**WHAT YOU SHOULD DO**
Pictures excluded, output the lines of the data below between the one holding "Laboratory Se" and the one holding "cannot be guaranteed.", inclusive, exactly as they stand.

# # # #

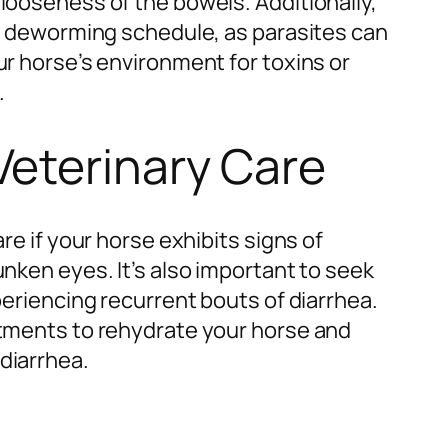
looseness of the bowels. Additionally,
ar deworming schedule, as parasites can
ur horse’s environment for toxins or
.
Veterinary Care
are if your horse exhibits signs of
unken eyes. It’s also important to seek
periencing recurrent bouts of diarrhea.
atments to rehydrate your horse and
diarrhea.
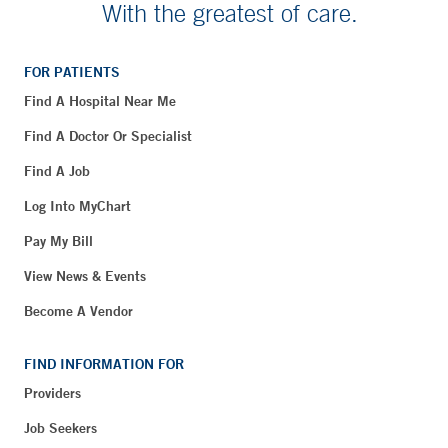
With the greatest of care.
FOR PATIENTS
Find A Hospital Near Me
Find A Doctor Or Specialist
Find A Job
Log Into MyChart
Pay My Bill
View News & Events
Become A Vendor
FIND INFORMATION FOR
Providers
Job Seekers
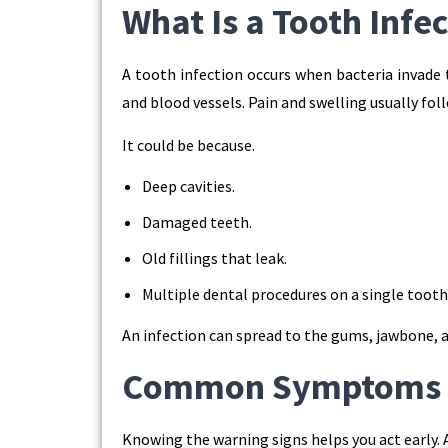
What Is a Tooth Infe
A tooth infection occurs when bacteria invade t
and blood vessels. Pain and swelling usually fol
It could be because.
Deep cavities.
Damaged teeth.
Old fillings that leak.
Multiple dental procedures on a single tooth
An infection can spread to the gums, jawbone, an
Common Symptoms of
Knowing the warning signs helps you act early. 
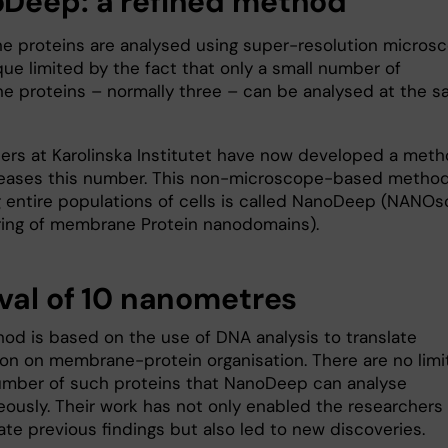
Deep: a refined method
 proteins are analysed using super-resolution microsc
que limited by the fact that only a small number of
 proteins – normally three – can be analysed at the 
ers at Karolinska Institutet have now developed a met
reases this number. This non-microscope-based method
g entire populations of cells is called NanoDeep (NANOs
ing of membrane Protein nanodomains).
rval of 10 nanometres
od is based on the use of DNA analysis to translate
ion on membrane-protein organisation. There are no limi
umber of such proteins that NanoDeep can analyse
eously. Their work has not only enabled the researchers
ate previous findings but also led to new discoveries.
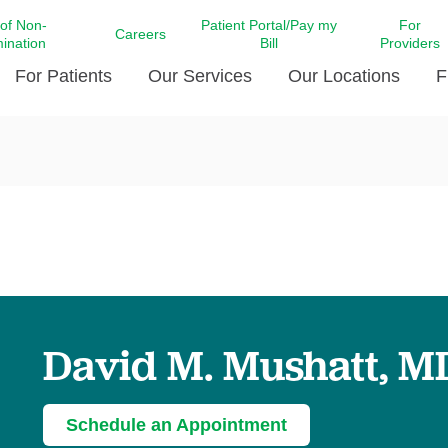
 of Non-
Patient Portal/Pay my
For
Careers
mination
Bill
Providers
For Patients
Our Services
Our Locations
F
c Affairs at LCMC Health
Donate blood
Behavioral Health
Beyond Extraordinary Pod
Financial Assi
ing the Little Extras All
Free Ask a Nurse Hotline
Centro Hispano de Salud
Community Health Needs
LCMC Health 
Us
Pay My Bill
Diabetes Care
Request Your 
ty Involvement
Direct Contracting
Patient Portal
Ears, Nose, and Throat Care
Laboratory Se
cy Preparedness
Executive Leadership
SMS Terms and Conditions
Heart and Vascular Care
inary Together
Family ties
Imaging
iders
Heart Beat Dance Krewe
David M. Mushatt, M
LCMC Health Pharmacy Services
 You Well
LCMC Health therapy dog
Maternal Fetal Medicine
ity & Social Responsibility
Patient Stories
Neuroscience Institute at LCMC
Schedule an Appointment
tion Surveys & Ratings
Health
Volunteer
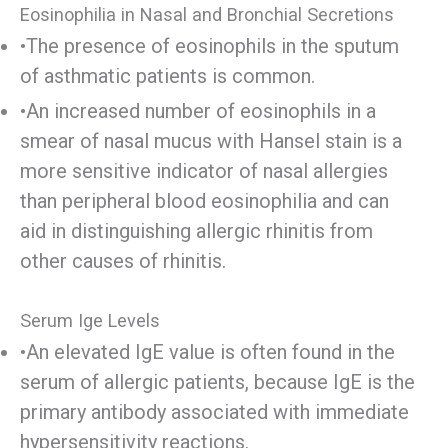
Eosinophilia in Nasal and Bronchial Secretions
•The presence of eosinophils in the sputum
of asthmatic patients is common.
•An increased number of eosinophils in a
smear of nasal mucus with Hansel stain is a
more sensitive indicator of nasal allergies
than peripheral blood eosinophilia and can
aid in distinguishing allergic rhinitis from
other causes of rhinitis.
Serum Ige Levels
•An elevated IgE value is often found in the
serum of allergic patients, because IgE is the
primary antibody associated with immediate
hypersensitivity reactions.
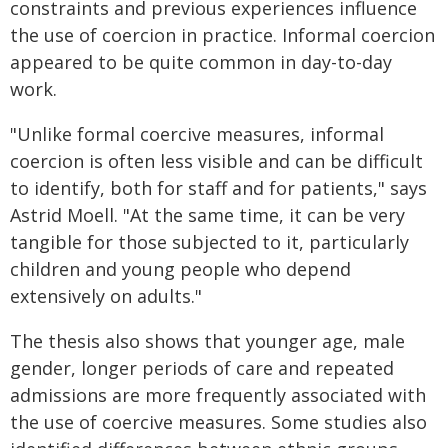
constraints and previous experiences influence
the use of coercion in practice. Informal coercion
appeared to be quite common in day-to-day
work.
"Unlike formal coercive measures, informal
coercion is often less visible and can be difficult
to identify, both for staff and for patients," says
Astrid Moell. "At the same time, it can be very
tangible for those subjected to it, particularly
children and young people who depend
extensively on adults."
The thesis also shows that younger age, male
gender, longer periods of care and repeated
admissions are more frequently associated with
the use of coercive measures. Some studies also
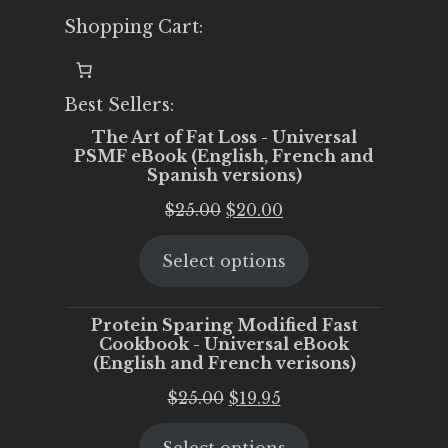
Shopping Cart:
Best Sellers:
The Art of Fat Loss - Universal
PSMF eBook (English, French and
Spanish versions)
Original
Current
$
25.00
$
20.00
price
price
Select options
was:
is:
$25.00.
$20.00.
Protein Sparing Modified Fast
Cookbook - Universal eBook
(English and French verisons)
Original
Current
$
25.00
$
19.95
price
price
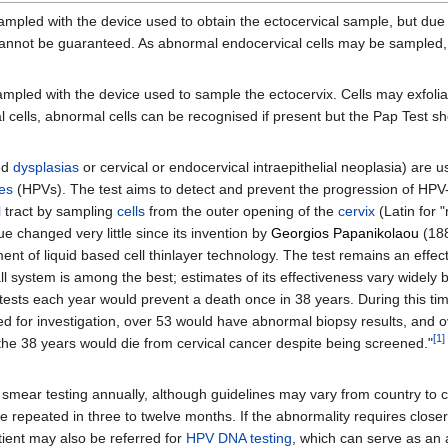
ampled with the device used to obtain the ectocervical sample, but due 
 cannot be guaranteed. As abnormal endocervical cells may be sampled
mpled with the device used to sample the ectocervix. Cells may exfolia
l cells, abnormal cells can be recognised if present but the Pap Test s
ed
dysplasias
or cervical or endocervical intraepithelial neoplasia) are 
es
(HPVs). The test aims to detect and prevent the progression of HP
l
tract by sampling
cells
from the outer opening of the
cervix
(Latin for 
 changed very little since its invention by
Georgios Papanikolaou
(188
ment of liquid based cell thinlayer technology. The test remains an effec
ll system is among the best; estimates of its effectiveness vary widely
00 tests each year would prevent a death once in 38 years. During this ti
 for investigation, over 53 would have abnormal biopsy results, and o
[
1
]
the 38 years would die from cervical cancer despite being screened."
smear testing annually, although guidelines may vary from country to co
 repeated in three to twelve months. If the abnormality requires closer
tient may also be referred for
HPV DNA testing
, which can serve as an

# # # #

**RESULT OF THIS EXERCISE**
Laboratory Se
cy Preparedness
Executive Leadership
SMS Terms and Conditions
Heart and Vascular Care
inary Together
Family ties
Imaging
iders
Heart Beat Dance Krewe
David M. Mushatt, M
LCMC Health Pharmacy Services
 You Well
LCMC Health therapy dog
Maternal Fetal Medicine
ity & Social Responsibility
Patient Stories
Neuroscience Institute at LCMC
Schedule an Appointment
tion Surveys & Ratings
Health
Volunteer
Eosinophilia in Nasal and Bronchial Secretions
•The presence of eosinophils in the sputum
of asthmatic patients is common.
•An increased number of eosinophils in a
smear of nasal mucus with Hansel stain is a
more sensitive indicator of nasal allergies
than peripheral blood eosinophilia and can
aid in distinguishing allergic rhinitis from
other causes of rhinitis.
Serum Ige Levels
•An elevated IgE value is often found in the
serum of allergic patients, because IgE is the
primary antibody associated with immediate
hypersensitivity reactions.
constraints and previous experiences influence
the use of coercion in practice. Informal coercion
appeared to be quite common in day-to-day
work.
"Unlike formal coercive measures, informal
coercion is often less visible and can be difficult
to identify, both for staff and for patients," says
Astrid Moell. "At the same time, it can be very
tangible for those subjected to it, particularly
children and young people who depend
extensively on adults."
The thesis also shows that younger age, male
gender, longer periods of care and repeated
admissions are more frequently associated with
the use of coercive measures. Some studies also
Shopping Cart:
Best Sellers:
The Art of Fat Loss - Universal
PSMF eBook (English, French and
Spanish versions)
Original
Current
$
25.00
$
20.00
price
price
Select options
was:
is:
$25.00.
$20.00.
Protein Sparing Modified Fast
Cookbook - Universal eBook
(English and French verisons)
Original
Current
$
25.00
$
19.95
price
price
ampled with the device used to obtain the ectocervical sample, but due 
 cannot be guaranteed. As abnormal endocervical cells may be sampled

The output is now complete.